Could the listing below be returned exactly, with its pictures left out?

====

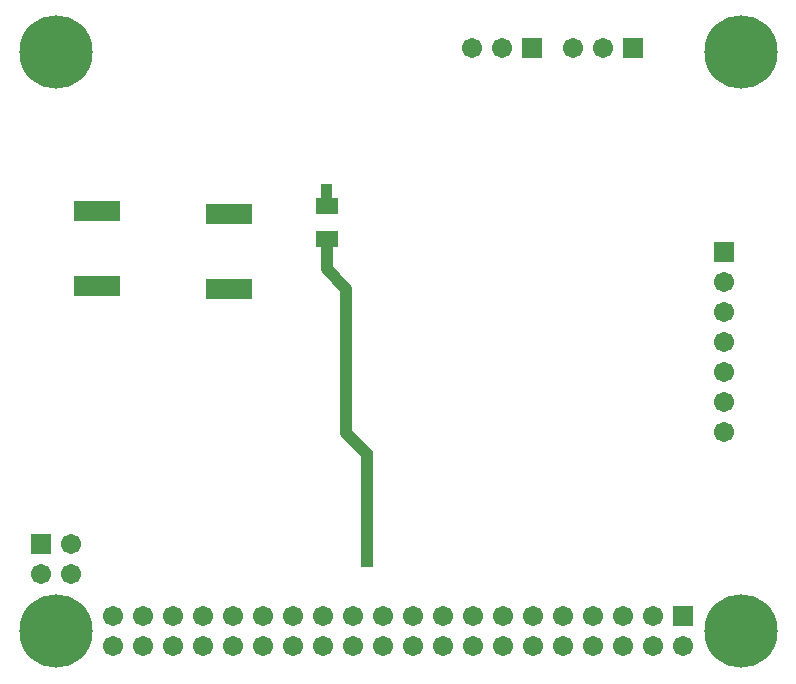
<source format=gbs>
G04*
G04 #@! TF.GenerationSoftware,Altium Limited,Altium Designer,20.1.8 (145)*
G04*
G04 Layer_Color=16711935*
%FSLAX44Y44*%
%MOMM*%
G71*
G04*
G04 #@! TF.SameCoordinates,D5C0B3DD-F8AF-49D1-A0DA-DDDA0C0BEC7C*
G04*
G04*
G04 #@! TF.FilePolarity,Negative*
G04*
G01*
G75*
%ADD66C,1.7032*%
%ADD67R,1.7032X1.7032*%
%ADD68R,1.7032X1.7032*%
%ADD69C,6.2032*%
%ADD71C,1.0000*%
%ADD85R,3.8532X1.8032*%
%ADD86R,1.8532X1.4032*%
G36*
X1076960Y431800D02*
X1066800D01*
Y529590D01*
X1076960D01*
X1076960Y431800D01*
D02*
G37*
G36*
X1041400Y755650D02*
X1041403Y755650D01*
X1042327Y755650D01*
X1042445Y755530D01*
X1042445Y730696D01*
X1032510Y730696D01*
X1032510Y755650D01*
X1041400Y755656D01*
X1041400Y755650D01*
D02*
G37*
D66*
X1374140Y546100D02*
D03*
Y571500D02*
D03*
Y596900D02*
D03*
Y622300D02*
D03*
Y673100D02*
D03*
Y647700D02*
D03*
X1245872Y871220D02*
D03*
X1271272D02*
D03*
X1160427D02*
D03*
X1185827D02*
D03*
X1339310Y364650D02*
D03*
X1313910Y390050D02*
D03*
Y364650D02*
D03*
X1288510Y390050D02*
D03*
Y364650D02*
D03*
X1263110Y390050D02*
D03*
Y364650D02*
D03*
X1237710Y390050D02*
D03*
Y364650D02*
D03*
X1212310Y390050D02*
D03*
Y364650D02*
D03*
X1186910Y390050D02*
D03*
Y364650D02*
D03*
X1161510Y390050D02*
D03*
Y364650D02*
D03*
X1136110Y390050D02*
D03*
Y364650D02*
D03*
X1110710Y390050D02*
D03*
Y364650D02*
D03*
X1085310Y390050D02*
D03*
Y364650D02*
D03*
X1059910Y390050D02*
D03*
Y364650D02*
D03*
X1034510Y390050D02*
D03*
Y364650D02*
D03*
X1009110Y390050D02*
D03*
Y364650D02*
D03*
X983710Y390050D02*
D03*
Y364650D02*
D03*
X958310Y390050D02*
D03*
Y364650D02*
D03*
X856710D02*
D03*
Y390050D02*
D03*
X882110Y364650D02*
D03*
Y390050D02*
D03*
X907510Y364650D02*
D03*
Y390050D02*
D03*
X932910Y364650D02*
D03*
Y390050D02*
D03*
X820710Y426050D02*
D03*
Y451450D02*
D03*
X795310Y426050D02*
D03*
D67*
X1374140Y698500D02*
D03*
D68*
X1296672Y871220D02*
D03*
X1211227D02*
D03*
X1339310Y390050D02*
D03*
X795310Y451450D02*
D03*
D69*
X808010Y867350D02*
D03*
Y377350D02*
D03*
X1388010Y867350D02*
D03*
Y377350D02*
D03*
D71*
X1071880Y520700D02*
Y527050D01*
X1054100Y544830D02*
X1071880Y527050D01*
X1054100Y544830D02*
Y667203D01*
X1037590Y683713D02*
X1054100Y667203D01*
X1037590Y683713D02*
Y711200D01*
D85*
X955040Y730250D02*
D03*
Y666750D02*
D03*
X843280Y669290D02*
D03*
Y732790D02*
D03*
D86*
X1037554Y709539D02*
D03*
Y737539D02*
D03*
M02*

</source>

====

Output.
<source format=gbs>
G04*
G04 #@! TF.GenerationSoftware,Altium Limited,Altium Designer,20.1.8 (145)*
G04*
G04 Layer_Color=16711935*
%FSLAX44Y44*%
%MOMM*%
G71*
G04*
G04 #@! TF.SameCoordinates,D5C0B3DD-F8AF-49D1-A0DA-DDDA0C0BEC7C*
G04*
G04*
G04 #@! TF.FilePolarity,Negative*
G04*
G01*
G75*
%ADD66C,1.7032*%
%ADD67R,1.7032X1.7032*%
%ADD68R,1.7032X1.7032*%
%ADD69C,6.2032*%
%ADD71C,1.0000*%
%ADD85R,3.8532X1.8032*%
%ADD86R,1.8532X1.4032*%
G36*
X1076960Y431800D02*
X1066800D01*
Y529590D01*
X1076960D01*
X1076960Y431800D01*
D02*
G37*
G36*
X1041400Y755650D02*
X1041403Y755650D01*
X1042327Y755650D01*
X1042445Y755530D01*
X1042445Y730696D01*
X1032510Y730696D01*
X1032510Y755650D01*
X1041400Y755656D01*
X1041400Y755650D01*
D02*
G37*
D66*
X1374140Y546100D02*
D03*
Y571500D02*
D03*
Y596900D02*
D03*
Y622300D02*
D03*
Y673100D02*
D03*
Y647700D02*
D03*
X1245872Y871220D02*
D03*
X1271272D02*
D03*
X1160427D02*
D03*
X1185827D02*
D03*
X1339310Y364650D02*
D03*
X1313910Y390050D02*
D03*
Y364650D02*
D03*
X1288510Y390050D02*
D03*
Y364650D02*
D03*
X1263110Y390050D02*
D03*
Y364650D02*
D03*
X1237710Y390050D02*
D03*
Y364650D02*
D03*
X1212310Y390050D02*
D03*
Y364650D02*
D03*
X1186910Y390050D02*
D03*
Y364650D02*
D03*
X1161510Y390050D02*
D03*
Y364650D02*
D03*
X1136110Y390050D02*
D03*
Y364650D02*
D03*
X1110710Y390050D02*
D03*
Y364650D02*
D03*
X1085310Y390050D02*
D03*
Y364650D02*
D03*
X1059910Y390050D02*
D03*
Y364650D02*
D03*
X1034510Y390050D02*
D03*
Y364650D02*
D03*
X1009110Y390050D02*
D03*
Y364650D02*
D03*
X983710Y390050D02*
D03*
Y364650D02*
D03*
X958310Y390050D02*
D03*
Y364650D02*
D03*
X856710D02*
D03*
Y390050D02*
D03*
X882110Y364650D02*
D03*
Y390050D02*
D03*
X907510Y364650D02*
D03*
Y390050D02*
D03*
X932910Y364650D02*
D03*
Y390050D02*
D03*
X820710Y426050D02*
D03*
Y451450D02*
D03*
X795310Y426050D02*
D03*
D67*
X1374140Y698500D02*
D03*
D68*
X1296672Y871220D02*
D03*
X1211227D02*
D03*
X1339310Y390050D02*
D03*
X795310Y451450D02*
D03*
D69*
X808010Y867350D02*
D03*
Y377350D02*
D03*
X1388010Y867350D02*
D03*
Y377350D02*
D03*
D71*
X1071880Y520700D02*
Y527050D01*
X1054100Y544830D02*
X1071880Y527050D01*
X1054100Y544830D02*
Y667203D01*
X1037590Y683713D02*
X1054100Y667203D01*
X1037590Y683713D02*
Y711200D01*
D85*
X955040Y730250D02*
D03*
Y666750D02*
D03*
X843280Y669290D02*
D03*
Y732790D02*
D03*
D86*
X1037554Y709539D02*
D03*
Y737539D02*
D03*
M02*

</source>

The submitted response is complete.